As wide-ranging as these databases may be, they can’t cover all the countries in the same way. For instance, in Italy partnerships are not required to disclose the financial statement, while in other countries, including Netherlands, companies are required to publish only some specific data. Due to this information gap, it is not possible to implement a credit risk assessment model with a global approach based on Big Data only.

Alternative Data

That’s why it is so important to include Alternative Data in the model.

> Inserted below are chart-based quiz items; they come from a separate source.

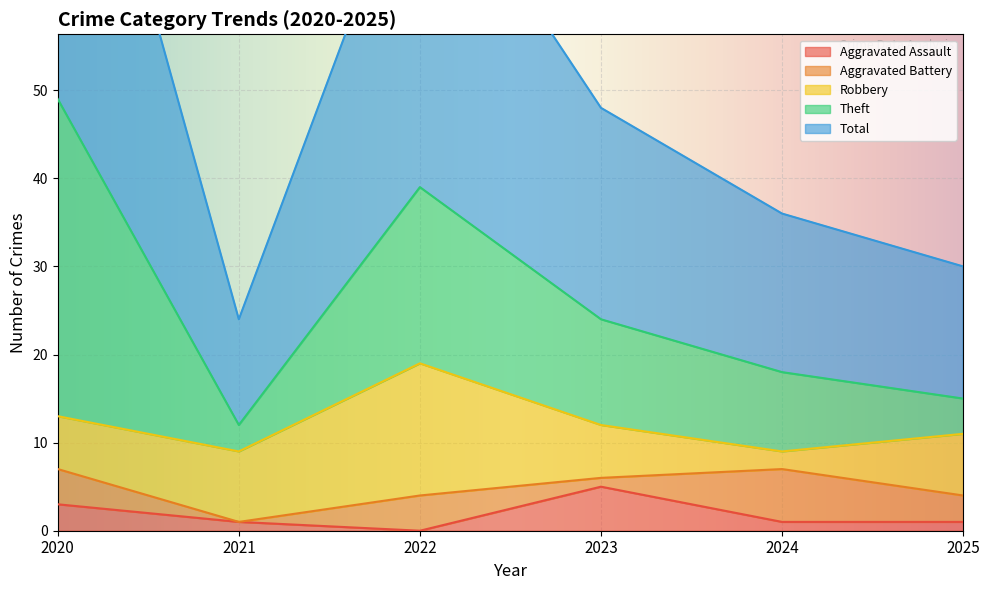

Where is Theft nearest to the value 19?

2022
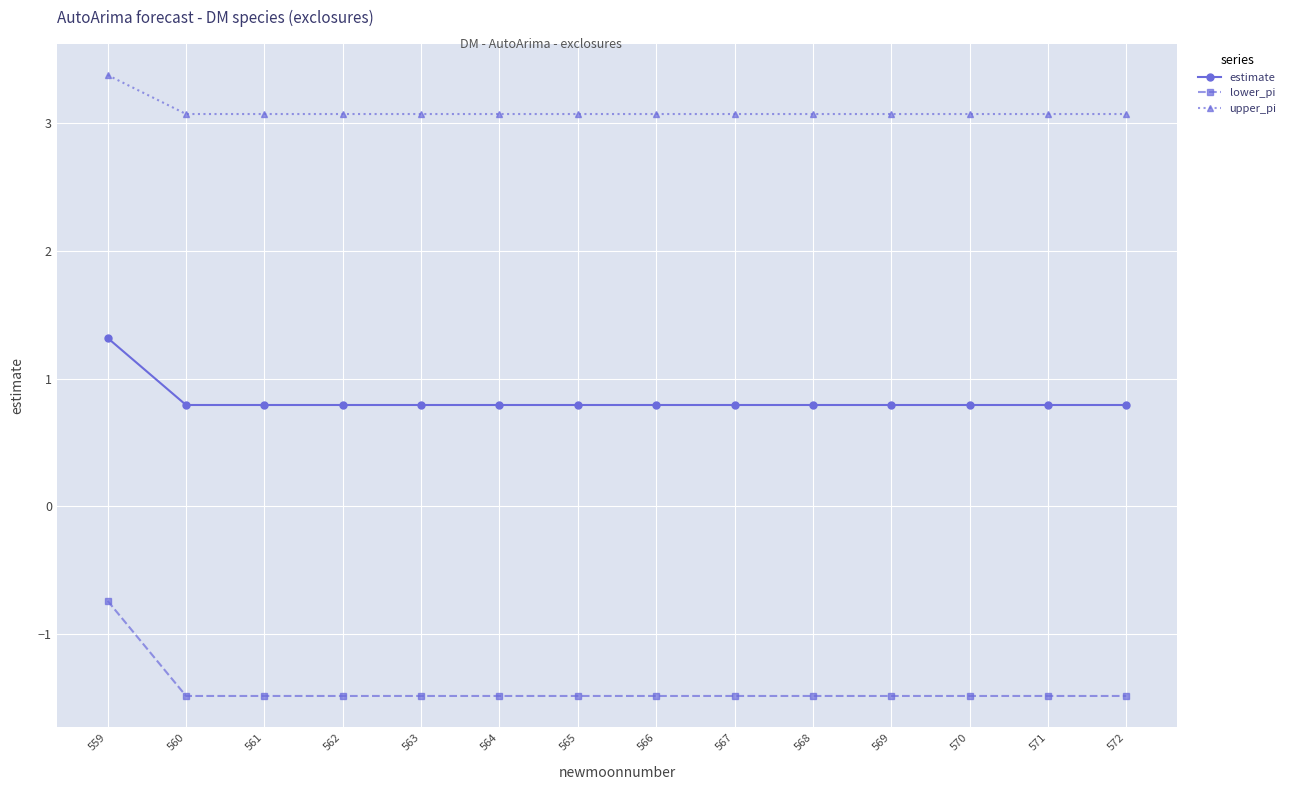

The value of estimate at 559 is 1.3. True or false?

True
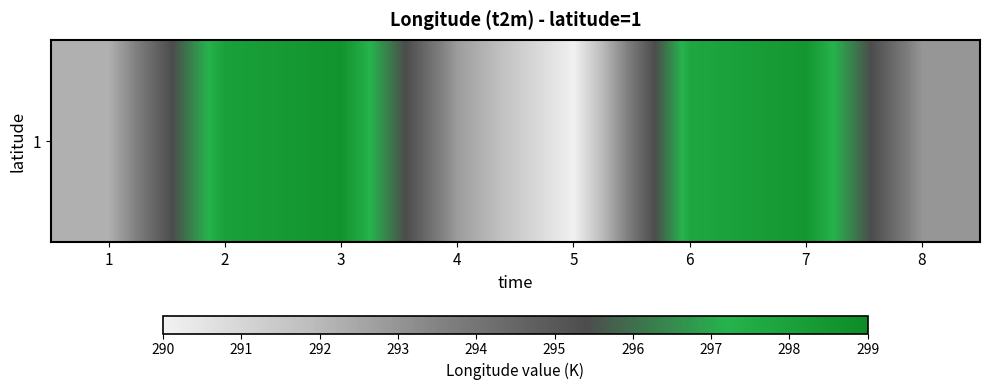

What is the difference between the maximum and minimum values?

8.6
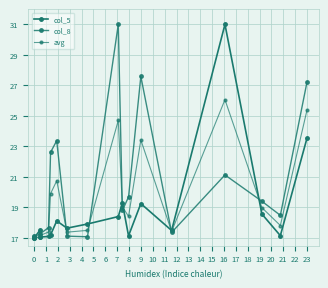

How many data points in col_5 are above 17?

17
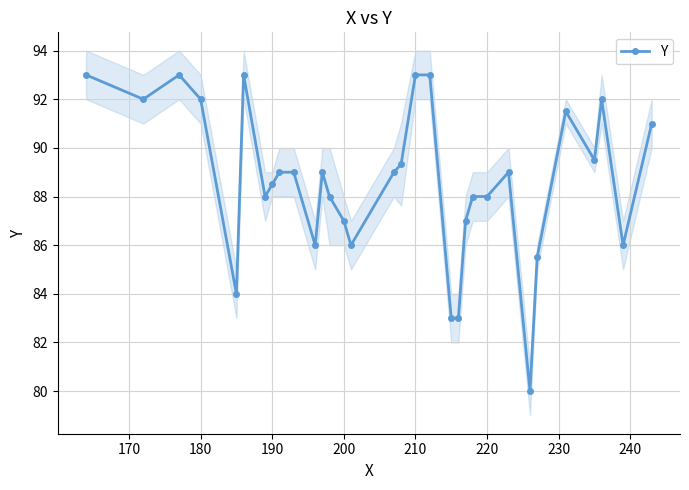

Count the number of data series in this chart.

1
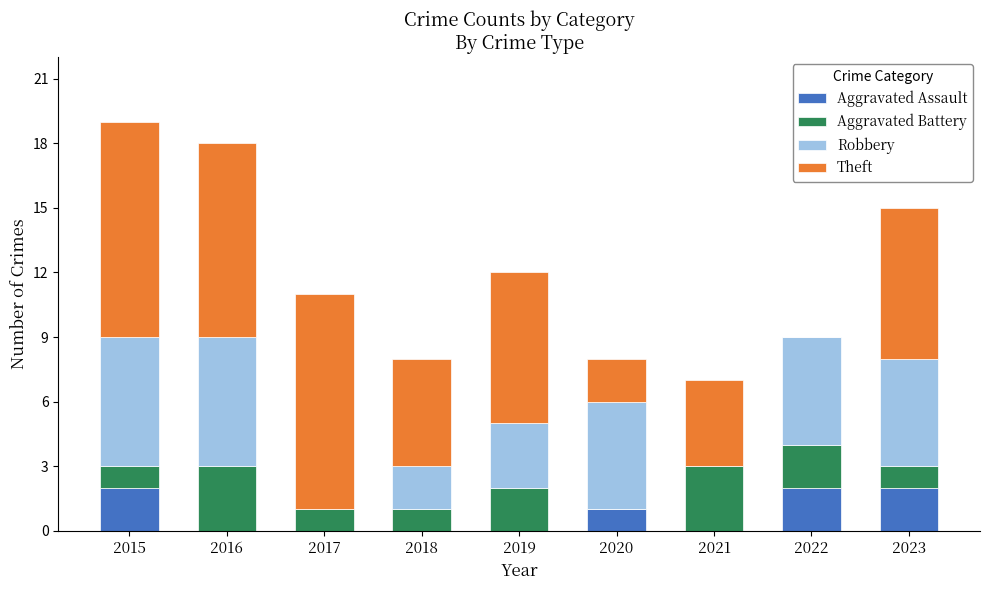

True or false: Aggravated Assault has a value of -1 at 2017.

False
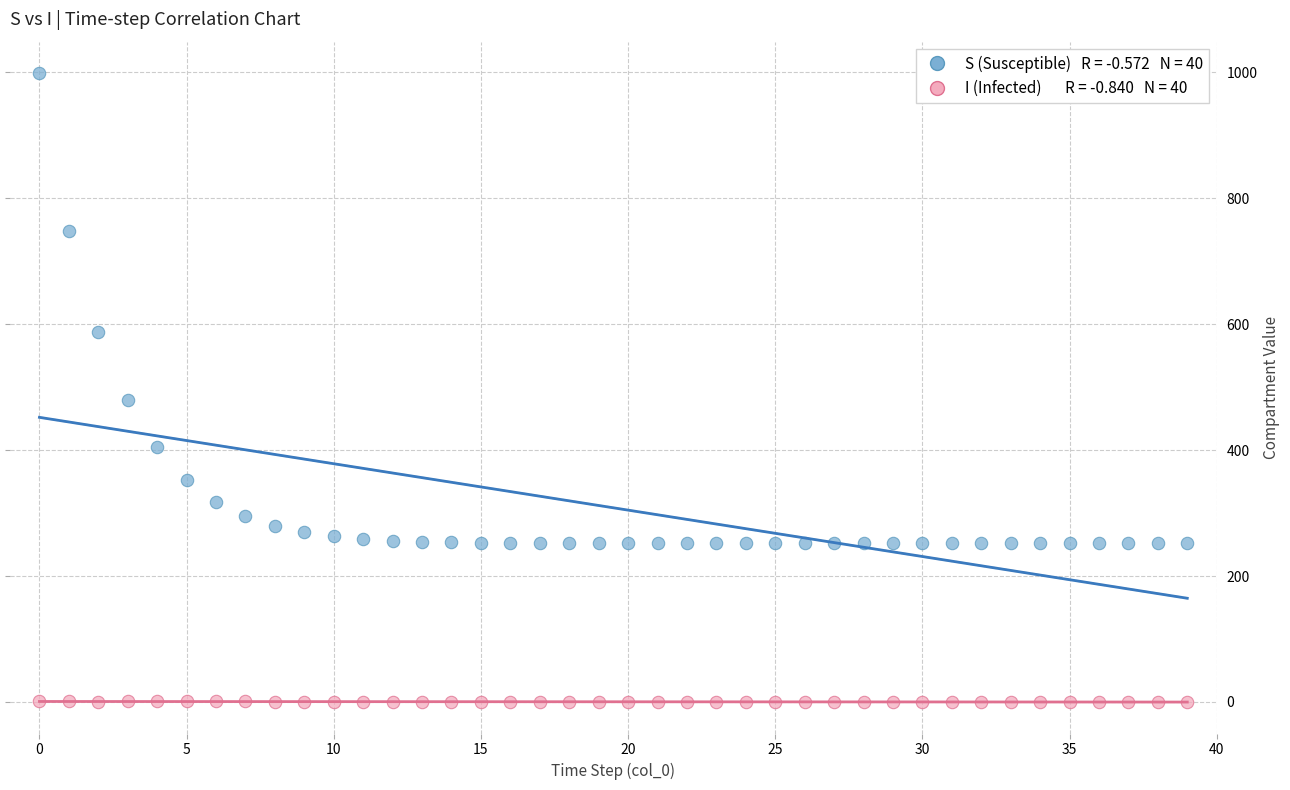

Across all series, what Y value is closest to 499?

479.0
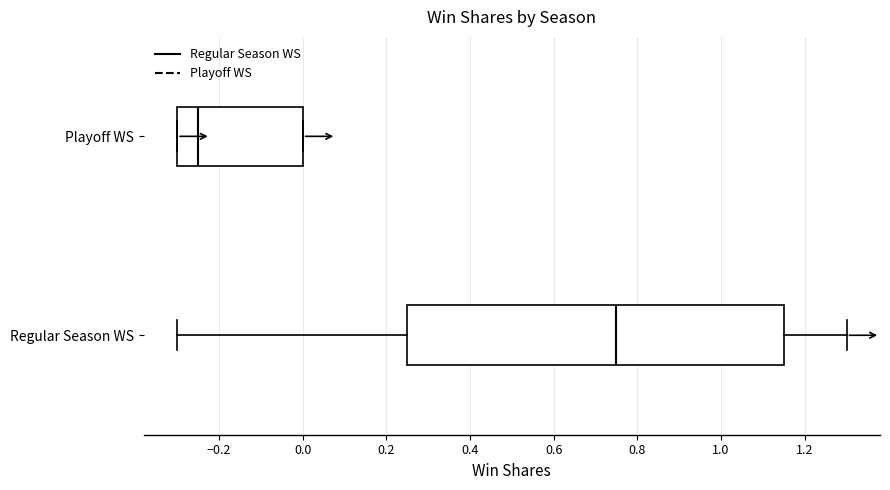

Where is the right edge of the box for Playoff WS on the x-axis? The values are not printed on the chart, so give them approximately, as read against the axis.

0.00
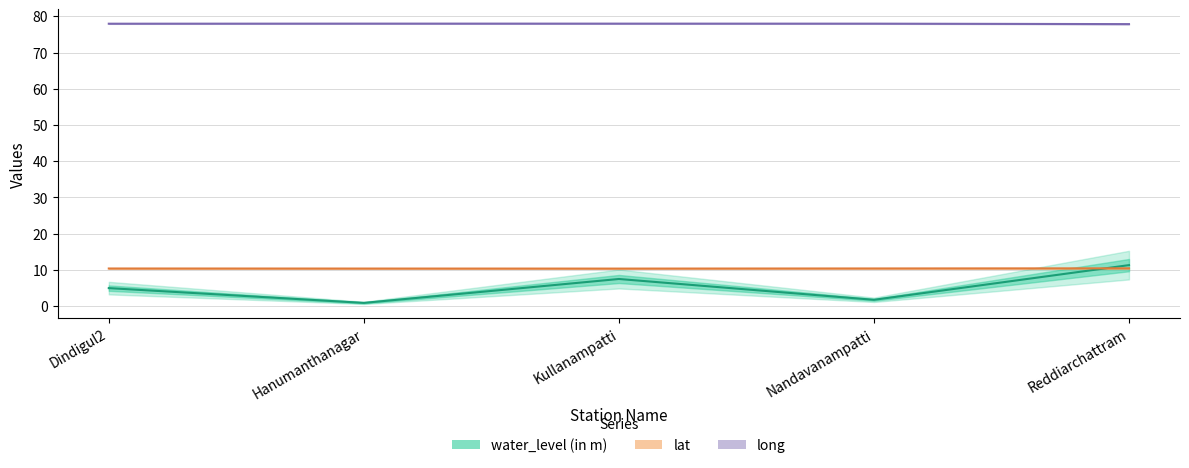

What is the total value across all series at Kullanampatti?

95.8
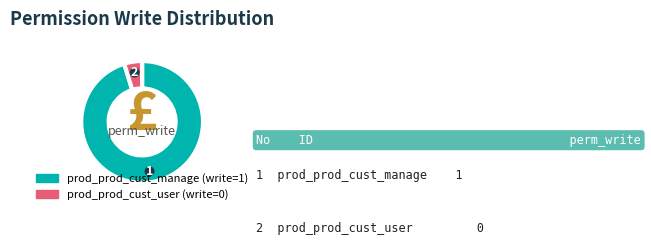

Combined, do prod_prod_cust_manage and prod_prod_cust_user account for over 50%?

Yes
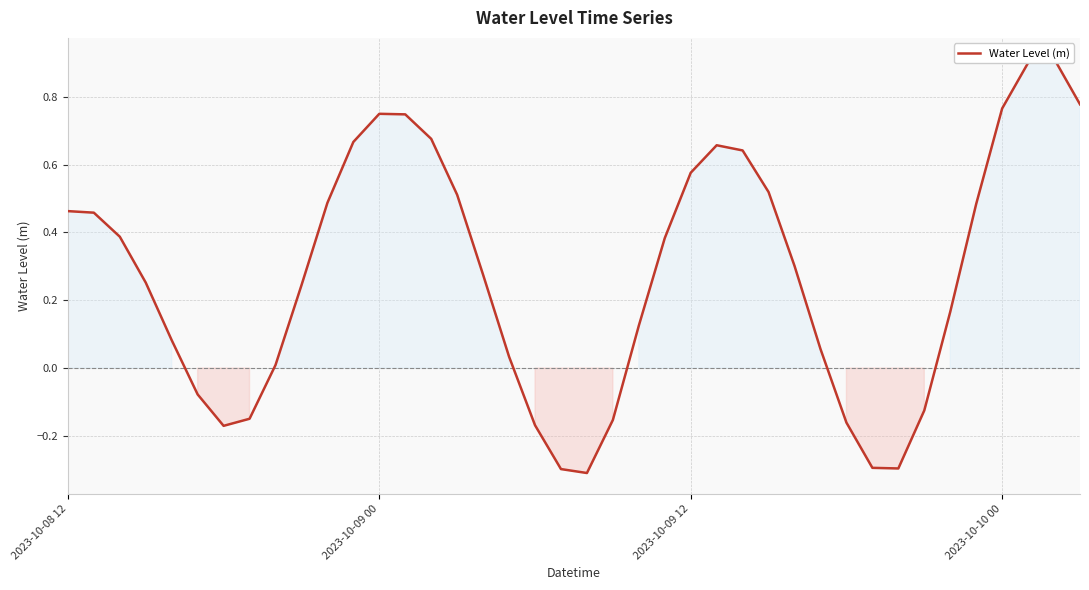

How many data points are less than 0?

11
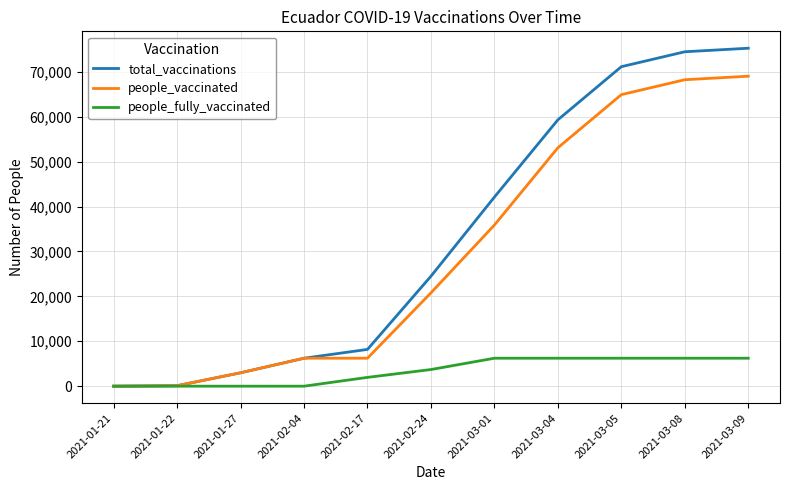

Which series has the largest range (max minus min)?

total_vaccinations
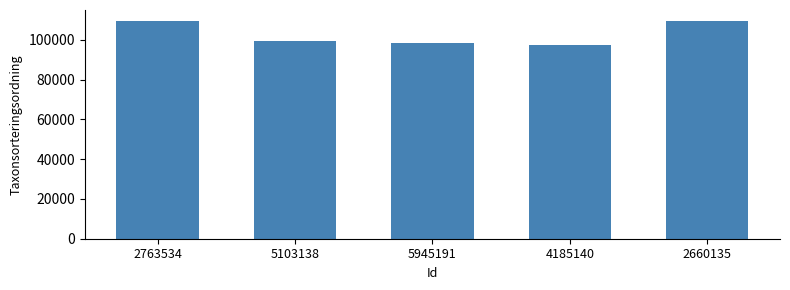

What is the difference between the maximum and minimum values?

11988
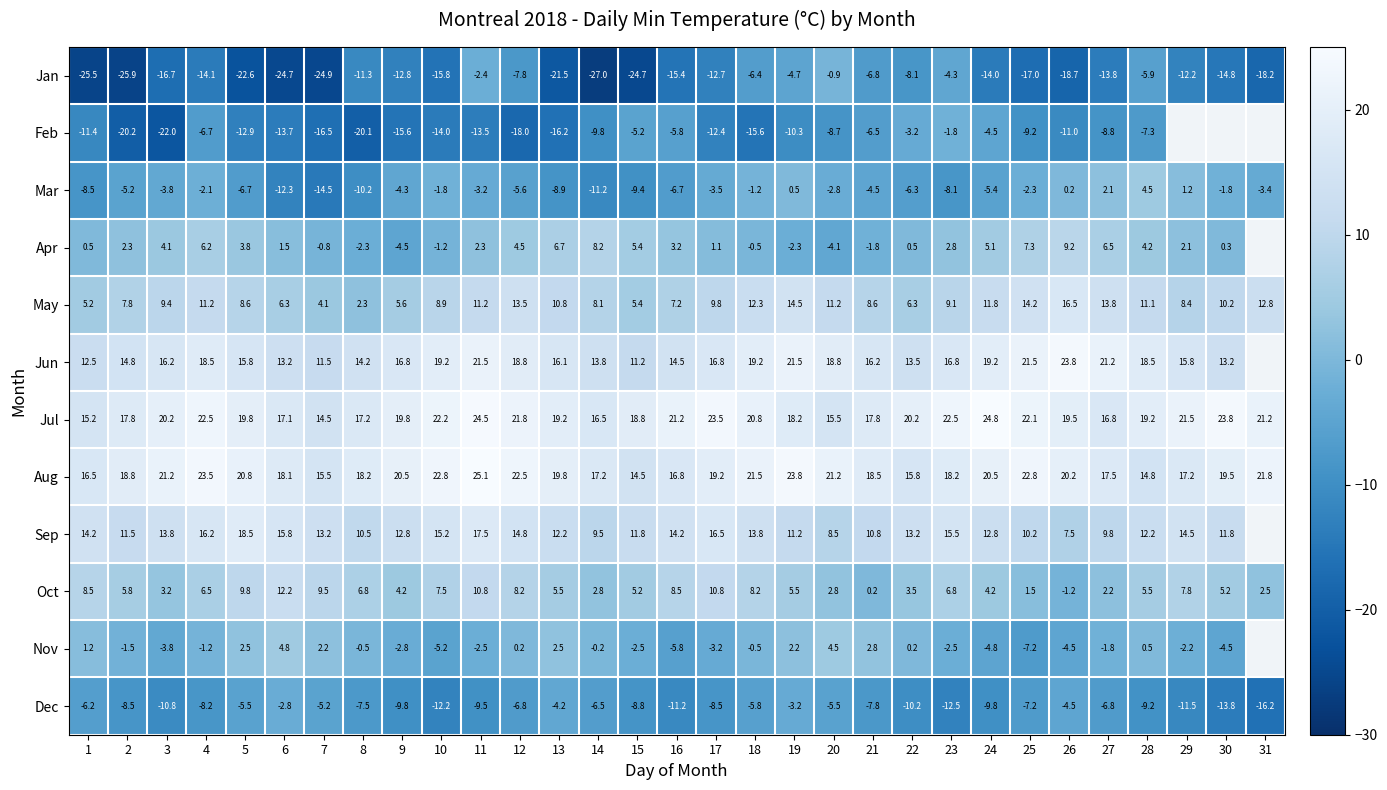

At which category is the sum across all series the highest?

11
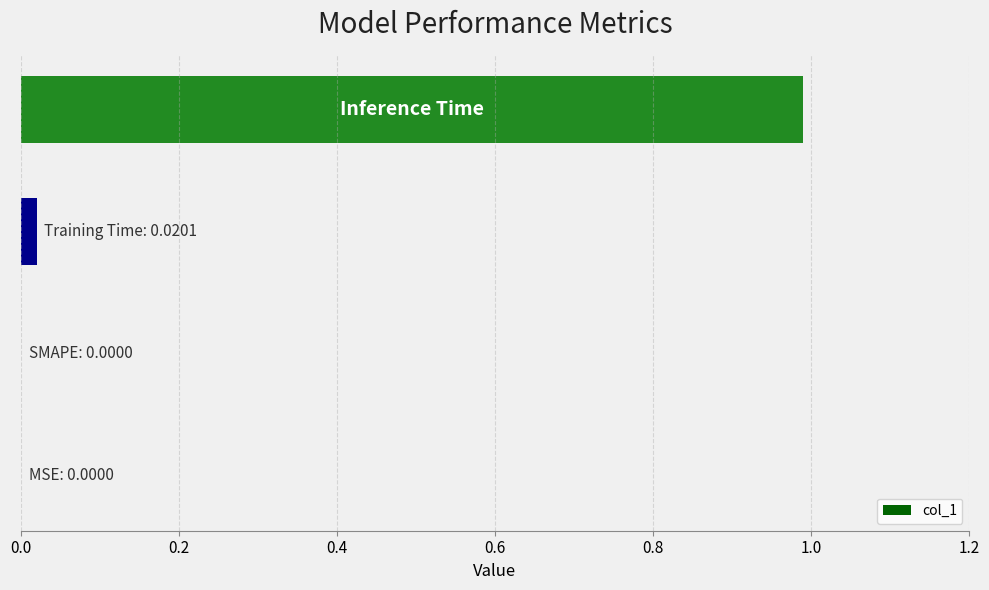

What is the sum of all values?

1.0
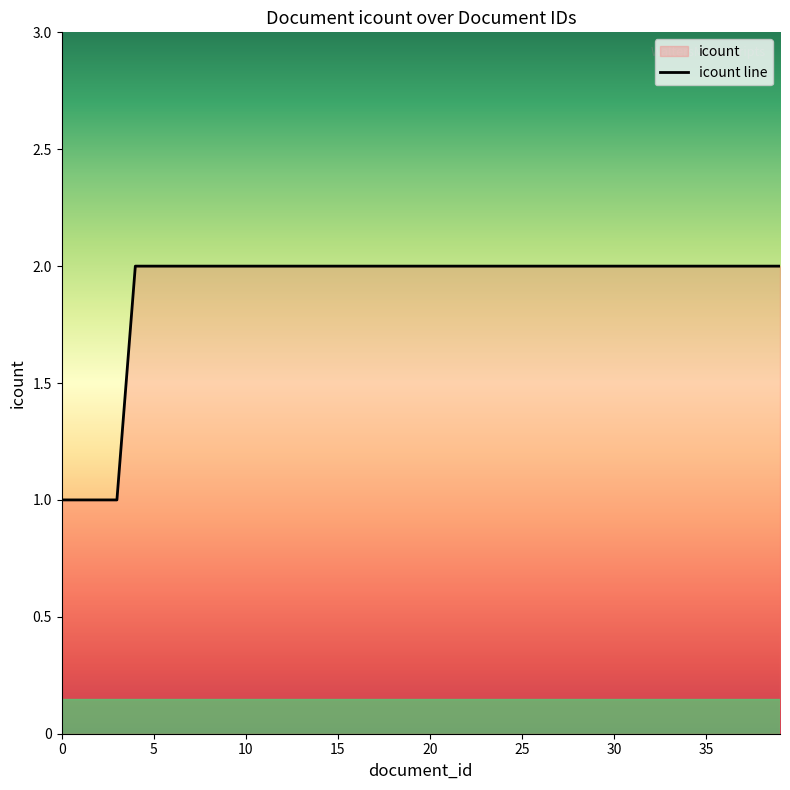

What is the average value?

2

Alternative Data can be defined as the data provided by non-traditional sources. They can be classified as follows:

  • data produced by individuals’ online activities, like social media insights and search engines analytics;
  • data generated by sensors, like satellite and geolocation data;
  • data generated through business process, like transaction data or data provided by companies’ internal software and databases.

Alternative Data tends to be unstructured, i.e. they are broadcasted in a non-numerical format (like images and text).

In order to exploit them, is therefore necessary to:

  1. develop a model capable of integrating both structured and unstructured data;
  2. develop an analysis framework able to integrate data both from traditional sources and form “alternative” ones.

The assessment model

Since Alternative Data are typically unstructured, they can’t be analyzed with standard analysis tools, but only with Artificial Intelligence and deep-learning neural networks.

This approach is the same used by the creditworthiness assessment model MORE (Multi Objective Rating Evaluation), which elaborates input data, both structured and unstructured, through non-linear networks, integrating them into Game Theory’s multivariate models.

The Game Theory is a mathematical theory that investigates how subjects (players) interact with each other in a strategic environment (game) to maximize their payoff.

MORE analyzes all economic and financial areas (solvency, liquidity, profitability, etc.) of a company and evaluates the best strategic data interaction in order to achieve the Pareto optimal, a measure of efficiency that can be achieved only if no other alternative state would make the situation of any player (here economic and financial area) better off without worsening the situation of another.

The top score is assigned to the companies whose different areas are best balanced and achieve the Pareto optimal.

oplon Risk Platform

As above mentioned, a valid analysis model is just the first step: to include Alternative Data you also need a proper analysis framework able to collect data from different sources.

In order to meet these requirements, we developed oplon Risk Platform, a risk management solution based on MORE that provides the analysis tool used by Credit Rating Agencies to assess the companies’ creditworthiness (credit score, probability of default, sensitivity and cash flow analysis, etc.). Thanks to the integration with MORE, oplon includes in the evaluation process both public data supplied by data providers and companies’ private and internal data, whether structured or unstructured.

The assessment process is organized in analysis steps: first you choose the analysis to be performed, then oplon automatically calculates the company’s MORE Score from the financial statement, which can be downloaded from a data provider or uploaded manually.

In the following analysis steps companies' alternative data can be included as follows:

  • by filling the qualitative questionnaires: some analysis steps include qualitative questionnaires aimed at integrating companies’ internal information, like clients’ payment behavior;
  • by uploading internal files and documents: thanks to Natural Language Processing algorithms, oplon can automatically read and integrate text files or images;
  • by implementing custom models: oplon allows to integrate custom model within the platform, developed independently or upon request. The models can be customized according to the users’ needs; for example, it is possible to request customized pricing models or include data provided by the sensors of 4.0 manufacturing technologies.

All data are integrated into the MORE algorithm, which identifies potential risk factors and automatically updates the company's credit assessment.